Quelle: Paul-Georg Meister, pixelio.de

In einem Gespräch mit der „Neuen Osnabrücker Zeitung“ (Dienstag) erklärte Hauptgeschäftsführer Gerd Landsberg: „Es ist nicht  einzusehen, warum ein Autofahrer bei einem kleinsten Parkverstoß ein Knöllchen zu bezahlen hat, Verstöße gegen die Schulpflicht aber ungeahndet bleiben oder milde belächelt werden.“ Zu wirksamen Gegenmaßnahmen zählte er  das von der Arbeitsministerin   geforderte  Bußgeld, wie es in vielen Ländern und Kommunen bereits  praktiziert werde. Aber auch  eine befristete Kürzung des Kindergeldes sei denkbar. Von   rund 65 000 Jugendlichen, die jedes Jahr keinen Abschluss schafften, seien viele regelmäßige Schwänzer. Sie hätten  keine Chancen auf dem Arbeitsmarkt. 

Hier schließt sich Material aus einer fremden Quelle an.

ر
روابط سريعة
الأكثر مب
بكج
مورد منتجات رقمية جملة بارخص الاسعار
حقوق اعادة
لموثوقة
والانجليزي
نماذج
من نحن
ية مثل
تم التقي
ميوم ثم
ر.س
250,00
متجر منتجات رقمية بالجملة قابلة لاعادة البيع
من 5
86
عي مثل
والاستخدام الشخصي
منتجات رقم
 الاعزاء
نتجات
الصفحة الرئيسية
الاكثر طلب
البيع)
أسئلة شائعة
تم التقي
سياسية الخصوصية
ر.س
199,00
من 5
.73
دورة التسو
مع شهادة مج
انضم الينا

Landsberg  forderte einen Katalog unterschiedlicher  Maßnahmen. Es sei kein Kavaliersdelikt, wenn rund 300 000 Kinder und Jugendliche sich weigerten, regelmäßig den Unterricht zu besuchen.  Allerdings seien die  Ursachen des Schulschwänzens vielfältig und müssten untersucht werden. „Nicht jeder, der einmal die Schule schwänzt wird kriminell oder verlässt die Schule ohne Abschluss“, betonte der Hauptgeschäftsführer. Neben  mangelndem  Pflichtbewusstsein könnten  auch Mobbing an der Schule oder Schulängste der Grund sein.